徐风自那日疑心萧恕中蛊后,便一直留意着道人的消息。

没曾想,不到几日便就教手下的人找着了南阳太虚道观,据悉其宗师潜允道长已是得天之道,名扬四海。

那夜,他辗转难眠,东方既白之时便留下书信一封,纵马赶去。

初时,潜允道长拒而不见,声音从门内远远传来:“贫道不会解蛊,你合该去寻种蛊之人!”

徐风哪肯言弃,使劲浑身解数,“道长不解蛊也可,去瞧一眼我们殿下就好,不会耽误道长太多时间!”

他这么连着求了好几日,道长才勉强松口,却又是叹气不止。

“靡不有初,鲜克有终啊!”

徐风不知何意,遂问他何故,道长却是一扫拂尘,叹道:“罢了,贫道便随你走这一遭。”

徐风感激不尽,将人吹得天花乱坠,他却只是轻道:“此时言谢尚早,贫道亦是无为,不过是劝诫一二,往后造化是为天机,何以窥得?”

他自是应下,即刻带着潜允道长北上至京,半路还曾收到宁王府的密函,殿下竟派他带一队亲兵侍卫去密探汝阳王……

他连看了三遍也未能打消满腹狐疑,但对殿下的命令自然是照遵如旧的,眼下只待去了京都再做打算。

哪知,还未至都门便听得殿下不好了,他一时也顾不得真假,愈发急着赶路,这会带人到了,看到殿下如此躺上床上病恹恹的模样更是着急上头。

潜允道长却是不疾不徐地过去将拂尘放至殿下手中,几乎是下一瞬,殿下便将那拂尘死死握住,似指尖都要嵌进了掌肉之中方才罢休!

他一惊,便大步扑了过去。

“殿下放手!会伤着自己的!”

陈管事亦是心疼不已,连连哀叹。

“殿下放手吧。您玉体金贵,伤着了,老奴怎么跟宫里娘娘交代啊……”

睡梦之中萧恕却是充耳不闻,如此握了半刻后,他眉头舒展了些许,随之双眸缓缓睁开。

徐风只觉心头堵着的气终是散开,“殿下可算是醒了。”

陈管事见了更是差点落泪。

“殿下醒了就好……老奴这般就去告知众太医,并将此询禀之宫中。”

……

萧恕自觉那日在安常寺晕了后便做了一些断断续续又冗长至极的梦。

梦中,他试着拥她,她却总是若即若离,难以触之,决绝地连一丝丝衣角也不曾予他。

就在他以为她永远都会弃他于不顾之时,她却似停住,着一身嫣红的刻丝如意云纹缎裳宛在一片红灿的那兰提花的花海中央。

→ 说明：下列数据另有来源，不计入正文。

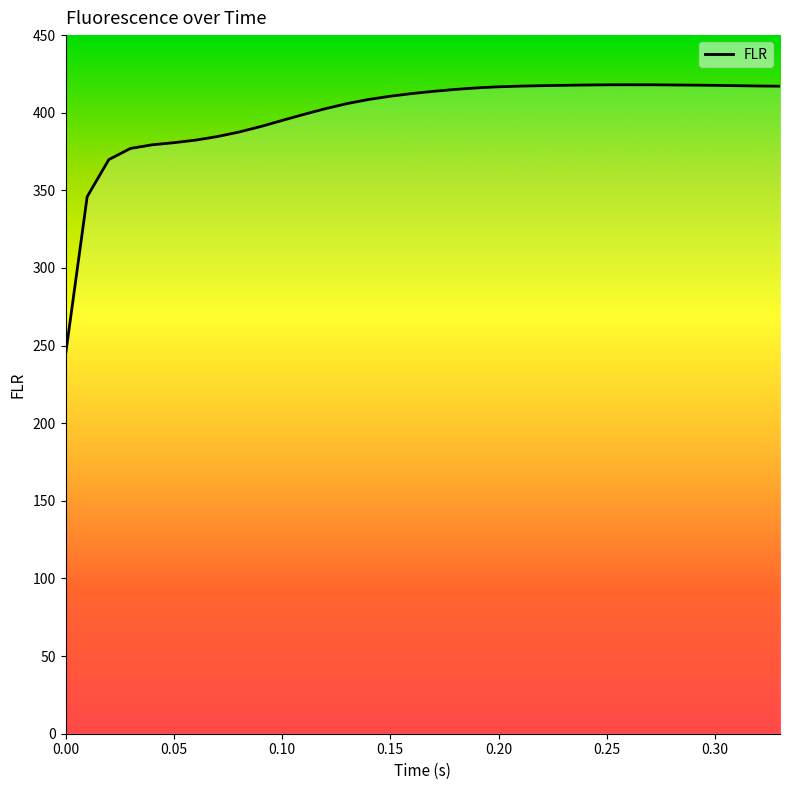

What is the smallest value displayed?

244.0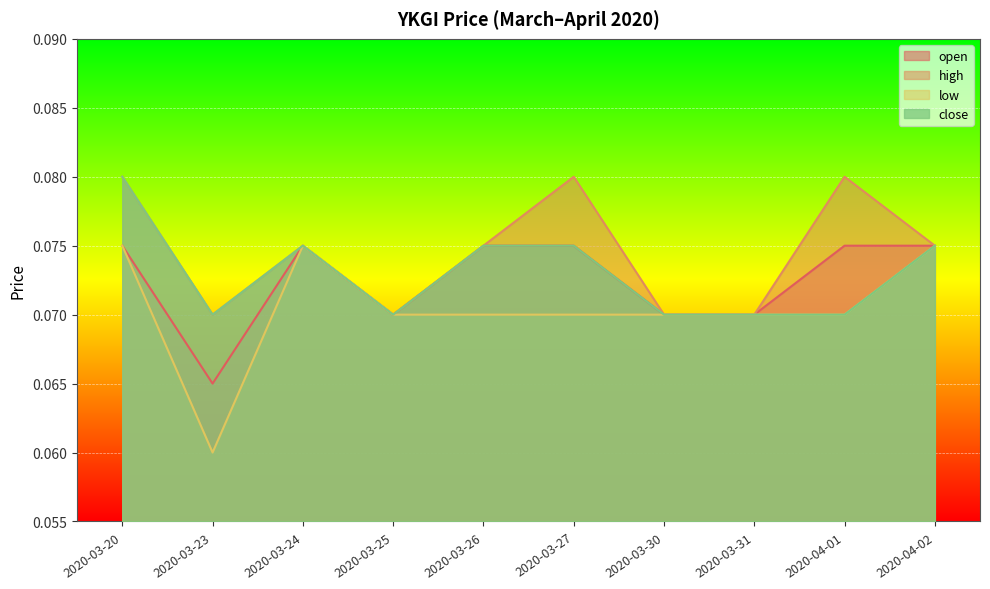

True or false: close and low cross at least once.

False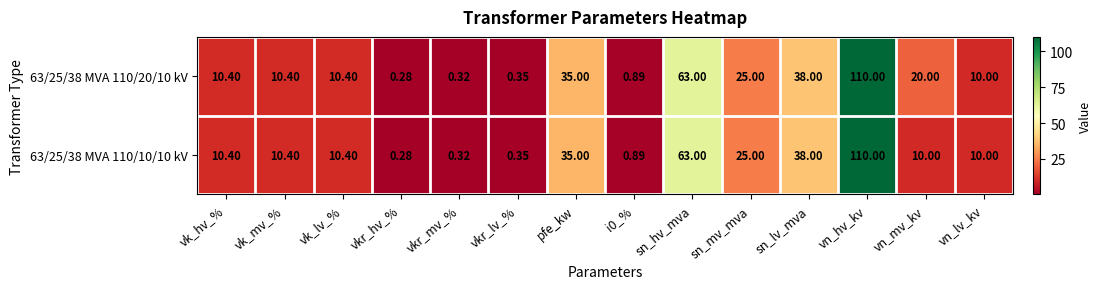

At which category does the chart reach its minimum across all series?

vkr_hv_%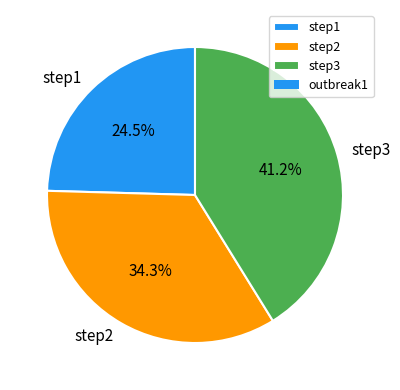

To the nearest percent, what percentage of the pie is step3?

41%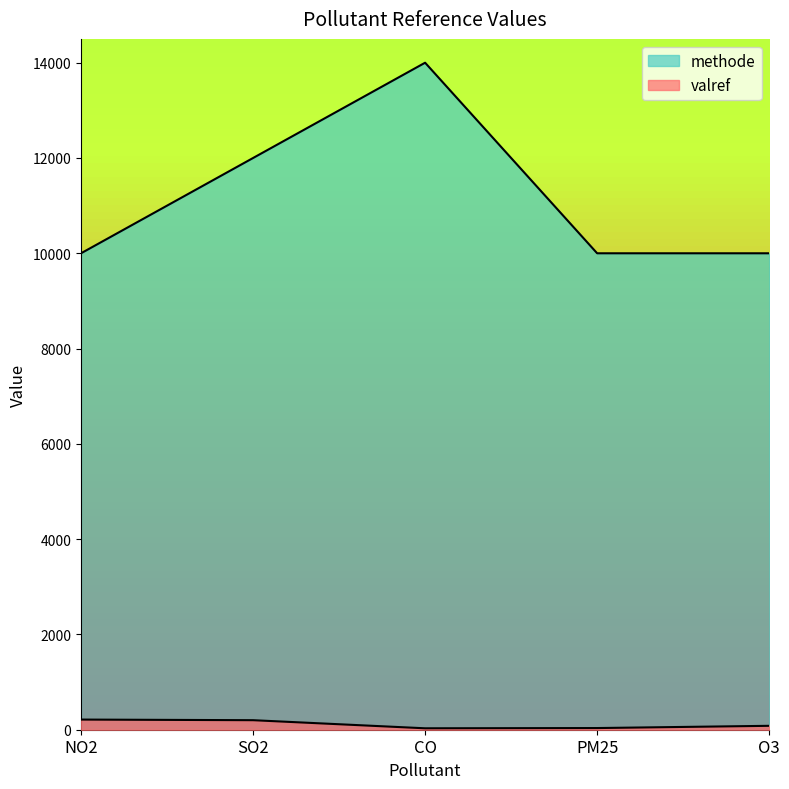

Rank the series at SO2 from highest to lowest value.

methode, valref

她乌丝上扣着一只素净的梳篦,双眸之中微微含着冉冉而动的笑意,就这么朝他望了过来。

他一向不喜这样夺目赤红之色,却觉衬得她愈发细润若脂,粉光如腻,实在是美艳动人。

他轻步走了过去,握住了她手。

这一次,她竟未躲开,而是主动将一片柔夷乖顺地置于他的手心之上。

本是萧瑟秋日,他却似听见了万物复苏,心中万千枝头花苞悄然绽放。

放眼望去,一片片那兰提花,光耀夺目,原来株株情根深种……

紧接着,他缓缓抬眸,原以为会见到她一双流盼清眸,然而,什么也没有。

没有。

独独剩了那一片灿红的花海,花叶轻颤,笑他痴心妄想、一厢情愿。

怀着无边怅惘,他缓缓睁眸,这刻,他终究还是回到了现世。

在下属的关切神情中,他勉强勾了勾唇,道自己无事。

只是甫一抬眸,便对上了那位道人忧愁的眸子。

徐风见他凝神望去,便轻道:“殿下,这位是太虚观的潜允道长。方才他将拂尘至于你手心之中,你方才苏醒。”

他微顿,思及片刻之前她那片乖顺的柔夷……

原来竟是拂尘。

原来如此!

他苦笑了一声,心想,果真是虚妄之相,她还是不肯要他了。

“道长可有法子助我寻及梦中一人?”过了片刻,他道。

潜允微顿片刻,看了眼四下,萧恕会意,微抿着似大病初愈,发白干裂的唇道:“你们先下去吧。”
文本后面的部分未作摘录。